Job item. Present the lines from the start of the records through the line containing "岡本あずさ ヘア・メイク／福川雅顕 スタイリング／平沼洋美" as a Markdown table with the columns Row and Line, numbering each row and leaving out blank lines.
____ Supplied data
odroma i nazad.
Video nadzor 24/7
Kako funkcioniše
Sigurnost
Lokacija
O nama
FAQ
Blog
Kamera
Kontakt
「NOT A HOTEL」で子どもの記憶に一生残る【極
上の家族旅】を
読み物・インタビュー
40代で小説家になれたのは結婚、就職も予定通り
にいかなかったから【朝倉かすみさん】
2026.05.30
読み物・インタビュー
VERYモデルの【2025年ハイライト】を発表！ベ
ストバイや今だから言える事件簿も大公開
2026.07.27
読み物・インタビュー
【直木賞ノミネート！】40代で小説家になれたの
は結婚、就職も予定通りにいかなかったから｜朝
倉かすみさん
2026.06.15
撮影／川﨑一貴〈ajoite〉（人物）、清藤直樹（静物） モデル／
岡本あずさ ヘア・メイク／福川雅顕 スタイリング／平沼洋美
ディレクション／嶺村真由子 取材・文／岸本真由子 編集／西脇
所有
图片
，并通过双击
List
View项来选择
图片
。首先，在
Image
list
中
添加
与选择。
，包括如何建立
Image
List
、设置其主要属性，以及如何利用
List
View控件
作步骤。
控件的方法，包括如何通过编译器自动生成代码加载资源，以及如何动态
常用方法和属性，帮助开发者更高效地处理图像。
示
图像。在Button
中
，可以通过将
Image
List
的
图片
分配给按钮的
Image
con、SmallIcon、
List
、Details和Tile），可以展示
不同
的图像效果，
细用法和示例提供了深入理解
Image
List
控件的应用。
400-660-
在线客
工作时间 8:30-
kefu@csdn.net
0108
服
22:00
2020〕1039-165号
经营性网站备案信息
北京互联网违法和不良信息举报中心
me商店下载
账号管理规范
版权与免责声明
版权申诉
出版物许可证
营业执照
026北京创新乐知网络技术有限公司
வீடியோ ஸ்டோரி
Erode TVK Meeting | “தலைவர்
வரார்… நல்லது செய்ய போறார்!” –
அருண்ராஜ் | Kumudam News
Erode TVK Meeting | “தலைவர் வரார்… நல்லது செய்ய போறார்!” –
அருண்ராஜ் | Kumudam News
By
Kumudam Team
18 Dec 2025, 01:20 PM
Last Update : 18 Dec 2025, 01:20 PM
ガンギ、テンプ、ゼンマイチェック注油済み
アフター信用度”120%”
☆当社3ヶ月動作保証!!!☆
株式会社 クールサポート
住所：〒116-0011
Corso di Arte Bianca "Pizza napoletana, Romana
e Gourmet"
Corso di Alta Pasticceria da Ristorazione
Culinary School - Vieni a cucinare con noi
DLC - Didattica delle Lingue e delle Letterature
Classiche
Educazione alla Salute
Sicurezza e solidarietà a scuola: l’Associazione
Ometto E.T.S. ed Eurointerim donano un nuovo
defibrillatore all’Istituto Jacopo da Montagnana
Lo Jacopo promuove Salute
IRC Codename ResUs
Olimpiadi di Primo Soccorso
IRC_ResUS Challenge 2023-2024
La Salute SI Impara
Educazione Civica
________
Task answer.
| Row | Line |
|---|---|
| 1 | odroma i nazad. |
| 2 | Video nadzor 24/7 |
| 3 | Kako funkcioniše |
| 4 | Sigurnost |
| 5 | Lokacija |
| 6 | O nama |
| 7 | FAQ |
| 8 | Blog |
| 9 | Kamera |
| 10 | Kontakt |
| 11 | 「NOT A HOTEL」で子どもの記憶に一生残る【極 |
| 12 | 上の家族旅】を |
| 13 | 読み物・インタビュー |
| 14 | 40代で小説家になれたのは結婚、就職も予定通り |
| 15 | にいかなかったから【朝倉かすみさん】 |
| 16 | 2026.05.30 |
| 17 | 読み物・インタビュー |
| 18 | VERYモデルの【2025年ハイライト】を発表！ベ |
| 19 | ストバイや今だから言える事件簿も大公開 |
| 20 | 2026.07.27 |
| 21 | 読み物・インタビュー |
| 22 | 【直木賞ノミネート！】40代で小説家になれたの |
| 23 | は結婚、就職も予定通りにいかなかったから｜朝 |
| 24 | 倉かすみさん |
| 25 | 2026.06.15 |
| 26 | 撮影／川﨑一貴〈ajoite〉（人物）、清藤直樹（静物） モデル／ |
| 27 | 岡本あずさ ヘア・メイク／福川雅顕 スタイリング／平沼洋美 |